Captive Co-generation Plants: Selection of optimum configuration – Key to Success

By Anjan Bhattacharya

Large process plants typically demand both power and process steam at multiple pressure levels. While power demand can be met by either in-house generation or from grid or in combination of both, process steam is generated in-house. Selecting the most optimum configuration to meet the process plants’ demand of generating in-house process steam and power either partly or full is always a challenge to the captive plant designers and requires thorough knowledge and experience of process steam/power generation mechanisms and also overall understanding of process dynamics as every co-generation plant is unique and demands customized solution

Hence, replicating co-generation plant configuration from another plant or from existing plant in case of expansion projects could be counterproductive as it may lead to uneconomic plant operation and at times may adversely affect the process plant performance as well.

Majority of the large process plants demand both power and process steam at multiple pressure levels. Requirement of both power and process steam are large and variable. As the plant’s operation depends on the supply of power and process steam, the generation of power and steam must be steady, uninterrupted and at the same time able to cope up with varying demands of process plant.

Typically process steam is generated in-house as steam transportation from distance is never a feasible solution. Generation of power on the other hand depends on multiple factors such as

a)    Variation in load demand with time & peak power demand

b)    Economics, reliability and constraints (if any) of power supply/purchase from utility grid

c)    Optimum utilization of facilities that are otherwise required for process steam generation to generate power as well (co-generation)

d)    Minimum un-interrupted power supply to sustain critical loads even during emergency

e)    Cost economics of purchasing power from grid and generating power in-house without violating technically imposed limitations dictated by process plant’s requirements

In case of expansion of existing process plant, the existing facilities and site constraints also to be considered in addition to the points indicated above to arrive at the most optimum solution

Every co-generation plant is unique as its type, configuration, redundancy, fuel etc. varies to suit the multiple demands of the process plant.  As such optimum design of a co-generation plant needs thorough understanding of power and steam generation process and also the need for power and steam by process plant under all possible operating conditions including abnormal/ emergency conditions.

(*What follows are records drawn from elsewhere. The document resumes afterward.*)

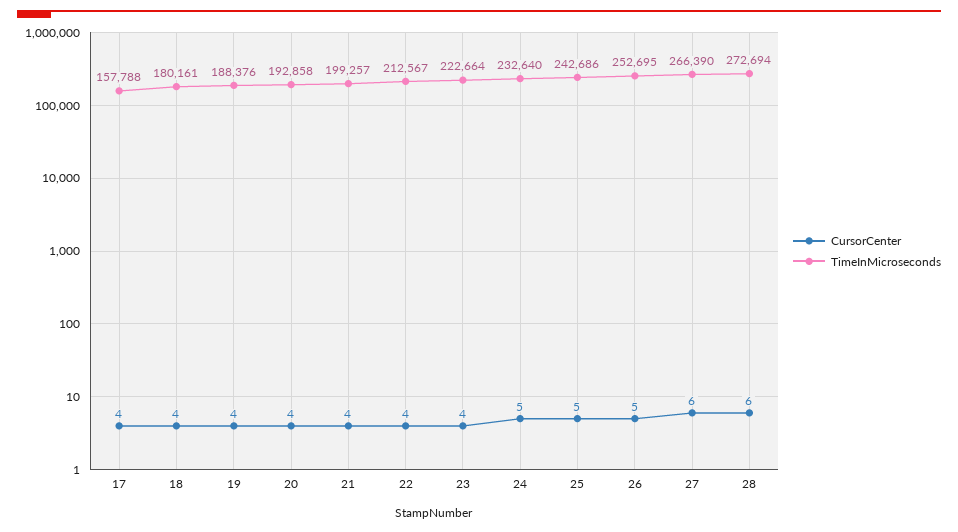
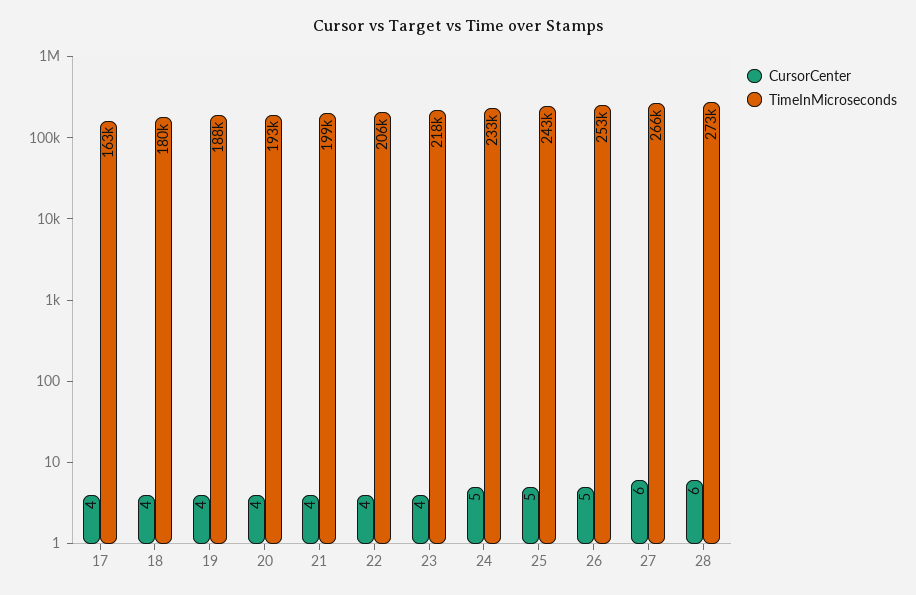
  {
    "CursorCenter": {
      "17": 4,
      "18": 4,
      "19": 4,
      "20": 4,
      "21": 4,
      "22": 4,
      "23": 4,
      "24": 5,
      "25": 5,
      "26": 5,
      "27": 6,
      "28": 6
    },
    "TimeInMicroseconds": {
-     "17": 157788,
+     "17": 163000,
      "18": 180161,
      "19": 188376,
      "20": 192858,
      "21": 199257,
-     "22": 212567,
+     "22": 206000,
-     "23": 222664,
+     "23": 218000,
      "24": 232640,
      "25": 242686,
      "26": 252695,
      "27": 266390,
      "28": 272694
    }
  }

Such multi directional demands and multiple options of plant configuration pose a huge challenge to plant designers to select the most optimum plant configuration. TCE has a wealth of knowledge and experience in conceptualizing and designing such co-generation systems both in domestic and in international arena.

In one recent project engineered by TCE, as part of expansion program of existing steel plant, additional power and process steam were required to meet the demand of expansion program.

This steel plant has 7 coal/coke oven gas fired boilers and 5 waste heat boilers of varying capacity and steam parameters operating in tandem with 2 back pressure and 1 extraction condensing steam turbines along with PRDS to supply power and process steam for the entire complex.

TCE first studied the increase in power and steam demand and reconfirmed the requirement of steel plant through detailed discussions with O& M personnel of various units of the steel plant, reworked the additional requirements and submitted to the customer for their concurrence. Simultaneously, the conditions of the existing steam and power generating units were studied to understand and evaluate their capabilities of  generating steam/ power on a long term basis under varying operating scenario. Duly considering these aspects, actual requirement of additional power and steam that need to be met by installing new power/steam generating units to support steel plant expansion program was worked out.

Steel plant expansion included installation of waste heat recovery boilers integral to  coke dry quenching (CDQ) units. With additional steam availability from proposed CDQ units, overall steam and power balance carried out duly considering unit outages so that under no circumstances the steel plant should be starved of steam supply (first priority) followed by power supply with grid power as back up.

While doing this exercise, the assessment of existing facilities to bear the additional loads (for ex. Limitation in existing pipe supporting structure to take additional load imposed a limitation on the quantity of additional steam that can be transported) and other physical constraints in terms of steam pressure/ temperature drop etc. were also given due weightage.

A total of 54 possible options were identified. This list of options then studied at global level and pruned to 10 most feasible options for further study. Finally based on performance benefit, ease of execution and cost consideration the most optimum option was selected.